Researchers found the largest fresh meteor-impact crater ever firmly documented with images captured by NASA’s Mars Reconnaissance Orbiter (MRO).
The crater spans half the length of a football field and first appeared in March 2012.
The impact that created it likely was preceded by an explosion in the Martian sky caused by intense friction between an incoming asteroid and the planet’s atmosphere.
This series of events can be likened to the meteor blast that shattered windows in Chelyabinsk, Russia, last year. The air burst and ground impact darkened an area of the Martian surface about 8 km across.
About two months ago, scientist Bruce Cantor noticed an inconspicuous dark dot near the equator in one of the images.
“It wasn’t what I was looking for.

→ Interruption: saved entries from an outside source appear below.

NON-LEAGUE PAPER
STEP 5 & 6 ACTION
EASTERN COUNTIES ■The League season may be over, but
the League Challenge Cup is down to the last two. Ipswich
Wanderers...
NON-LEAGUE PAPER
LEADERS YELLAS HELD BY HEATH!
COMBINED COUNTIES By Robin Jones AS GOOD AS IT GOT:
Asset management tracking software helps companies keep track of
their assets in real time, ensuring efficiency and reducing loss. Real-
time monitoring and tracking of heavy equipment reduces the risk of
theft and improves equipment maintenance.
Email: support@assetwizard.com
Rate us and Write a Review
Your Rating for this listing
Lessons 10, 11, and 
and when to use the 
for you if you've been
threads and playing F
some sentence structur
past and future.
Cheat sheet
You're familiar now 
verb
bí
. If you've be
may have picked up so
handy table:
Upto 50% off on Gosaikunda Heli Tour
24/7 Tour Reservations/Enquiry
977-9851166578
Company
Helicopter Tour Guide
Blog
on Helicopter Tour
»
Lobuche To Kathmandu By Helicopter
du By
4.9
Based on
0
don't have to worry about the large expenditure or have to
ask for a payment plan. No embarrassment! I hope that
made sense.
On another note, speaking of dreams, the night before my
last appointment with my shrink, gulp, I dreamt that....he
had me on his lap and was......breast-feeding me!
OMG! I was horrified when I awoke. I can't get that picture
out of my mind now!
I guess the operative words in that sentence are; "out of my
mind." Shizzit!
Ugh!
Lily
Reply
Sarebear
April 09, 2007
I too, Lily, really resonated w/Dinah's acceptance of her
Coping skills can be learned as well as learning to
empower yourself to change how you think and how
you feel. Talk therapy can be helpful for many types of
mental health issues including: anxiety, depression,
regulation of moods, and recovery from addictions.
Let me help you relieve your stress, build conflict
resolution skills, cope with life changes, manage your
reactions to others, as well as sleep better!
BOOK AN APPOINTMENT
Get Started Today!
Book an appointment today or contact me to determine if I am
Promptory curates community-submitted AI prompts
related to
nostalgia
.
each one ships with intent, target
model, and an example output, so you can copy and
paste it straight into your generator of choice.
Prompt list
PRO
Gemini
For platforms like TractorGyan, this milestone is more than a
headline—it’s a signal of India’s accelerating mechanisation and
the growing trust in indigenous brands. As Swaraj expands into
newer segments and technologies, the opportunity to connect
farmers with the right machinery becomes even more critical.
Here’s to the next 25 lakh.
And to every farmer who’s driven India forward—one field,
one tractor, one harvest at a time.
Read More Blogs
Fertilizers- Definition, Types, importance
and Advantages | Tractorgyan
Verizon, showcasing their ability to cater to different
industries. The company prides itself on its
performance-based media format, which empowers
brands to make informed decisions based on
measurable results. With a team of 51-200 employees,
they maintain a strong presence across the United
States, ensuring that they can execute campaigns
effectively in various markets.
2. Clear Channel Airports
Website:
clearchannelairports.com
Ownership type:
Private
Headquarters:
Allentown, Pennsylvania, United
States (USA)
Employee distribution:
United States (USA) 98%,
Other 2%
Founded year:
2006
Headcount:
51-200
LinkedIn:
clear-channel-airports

I was doing my usual weather monitoring and something caught my eye. It looked usual, with rays emanating from a central spot,” Cantor said.
He began examining earlier images, skipping back a month or more at a time. The images revealed that the dark spot was present a year ago, but not five years ago.
He homed in further, checking images from about 40 different dates, and pinned down the date the impact event occurred; the spot was not there up through March 27, 2012, and then appeared before the daily imaging on March 28.
“The biggest crater is unusual, quite shallow compared to other fresh craters we have observed,” said HiRISE Principal Investigator Alfred McEwen of the University of Arizona.
The largest crater is slightly elongated and spans 159 by 143 feet.
McEwen estimates the impact object measured about 3 to 5 meters long, which is less than a third the estimated length of the asteroid that hit Earth’s atmosphere near Chelyabinsk.